Restou provado pela empresa que o carro tinha sido disponibilizado para o deslocamento do empregado até o trabalho, excluído o uso para fins pessoais.

No julgamento da reclamação trabalhista do empregado contra a empresa no acórdão foi mencionado que, “ainda que a reclamada autorizasse o uso do seu veículo fora do horário de trabalho, certamente, isso não seria uma espécie de cheque em branco para que fizessem o que bem quisessem com ele – nunca seria uma autorização para o seu uso mesmo depois do consumo de bebida alcoólica”.

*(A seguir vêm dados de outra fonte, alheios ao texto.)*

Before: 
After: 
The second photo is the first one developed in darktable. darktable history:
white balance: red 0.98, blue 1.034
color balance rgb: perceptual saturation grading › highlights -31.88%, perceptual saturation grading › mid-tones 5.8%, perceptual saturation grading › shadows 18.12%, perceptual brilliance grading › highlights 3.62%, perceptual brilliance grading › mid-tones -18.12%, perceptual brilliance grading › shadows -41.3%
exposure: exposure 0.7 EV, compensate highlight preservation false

O empregado foi demitido com justa causa pela empresa e em que pese ter ajuizado reclamação trabalhista para tentar reverter o ato, restou vencido em primeira e segunda instâncias.

Pois bem.

O legislador trabalhista tratou das hipóteses de justa causa no artigo 482 da CLT (Consolidação das Leis do Trabalho), transcrito a seguir:

Art. 482 – Constituem justa causa para rescisão do contrato de trabalho pelo empregador: a) ato de improbidade; b) incontinência de conduta ou mau procedimento; c) negociação habitual por conta própria ou alheia sem permissão do empregador, e quando constituir ato de concorrência à empresa para a qual trabalha o empregado, ou for prejudicial ao serviço; d) condenação criminal do empregado, passada em julgado, caso não tenha havido suspensão da execução da pena; e) desídia no desempenho das respectivas funções; f) embriaguez habitual ou em serviço; g) violação de segredo da empresa; h) ato de indisciplina ou de insubordinação; i) abandono de emprego; j) ato lesivo da honra ou da boa fama praticado no serviço contra qualquer pessoa, ou ofensas físicas, nas mesmas condições, salvo em caso de legítima defesa, própria ou de outrem; k) ato lesivo da honra ou da boa fama ou ofensas físicas praticadas contra o empregador e superiores hierárquicos, salvo em caso de legítima defesa, própria ou de outrem; l) prática constante de jogos de azar. m) perda da habilitação ou dos requisitos estabelecidos em lei para o exercício da profissão, em decorrência de conduta dolosa do empregado. Parágrafo único – Constitui igualmente justa causa para dispensa de empregado a prática, devidamente comprovada em inquérito administrativo, de atos atentatórios à segurança nacional. (negritamos).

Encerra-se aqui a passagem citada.